- [Assignment]:
Copy the lines below as they are; omit the images they contain.

- [Source data]:
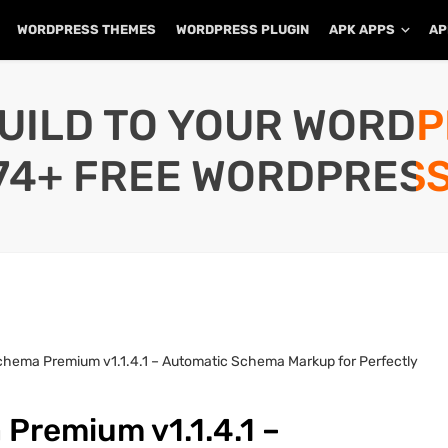
WORDPRESS THEMES
WORDPRESS PLUGIN
APK APPS
AP
UILD TO YOUR WORD
74+ FREE WORDPRESS
chema Premium v1.1.4.1 – Automatic Schema Markup for Perfectly
Premium v1.1.4.1 –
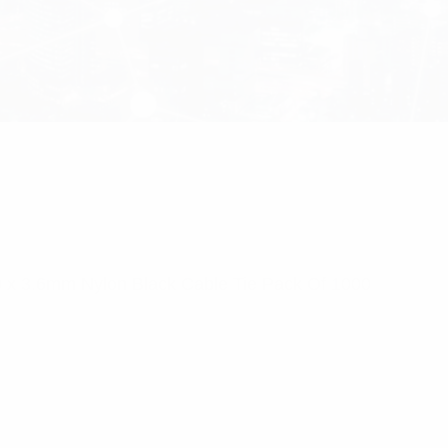
0 x 3.6mm Nylon Black Cable Tie Pack Of 1000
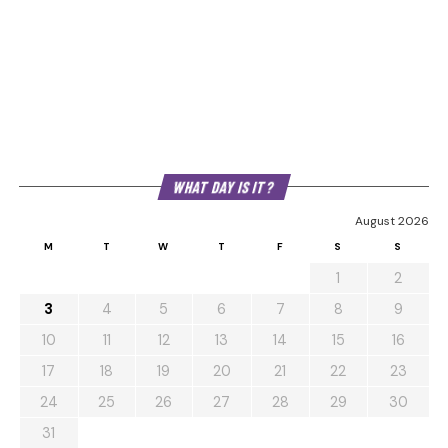
WHAT DAY IS IT?
August 2026
M
T
W
T
F
S
S
1
2
3
4
5
6
7
8
9
10
11
12
13
14
15
16
17
18
19
20
21
22
23
24
25
26
27
28
29
30
31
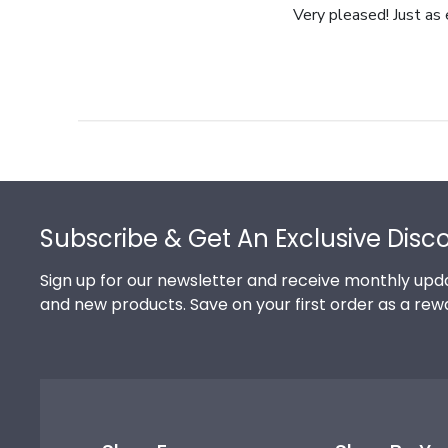
Very pleased! Just as
Footer
Subscribe & Get An Exclusive Disc
Sign up for our newsletter and receive monthly upda
and new products. Save on your first order as a rew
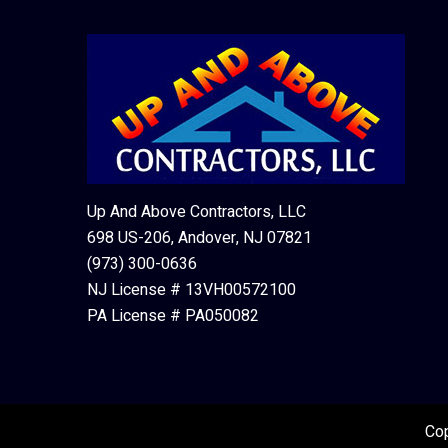
Up And Above Contractors, LLC
698 US-206, Andover, NJ 07821
(973) 300-0636
NJ License # 13VH00572100
PA License # PA050082
Cop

- [Answer for the task]:
WORDPRESS THEMES
WORDPRESS PLUGIN
APK APPS
AP
UILD TO YOUR WORD
74+ FREE WORDPRESS
chema Premium v1.1.4.1 – Automatic Schema Markup for Perfectly
Premium v1.1.4.1 –
0 x 3.6mm Nylon Black Cable Tie Pack Of 1000
WHAT DAY IS IT?
August 2026
M
T
W
T
F
S
S
1
2
3
4
5
6
7
8
9
10
11
12
13
14
15
16
17
18
19
20
21
22
23
24
25
26
27
28
29
30
31
Very pleased! Just as
Footer
Subscribe & Get An Exclusive Disc
Sign up for our newsletter and receive monthly upda
and new products. Save on your first order as a rew
Up And Above Contractors, LLC
698 US-206, Andover, NJ 07821
(973) 300-0636
NJ License # 13VH00572100
PA License # PA050082
Cop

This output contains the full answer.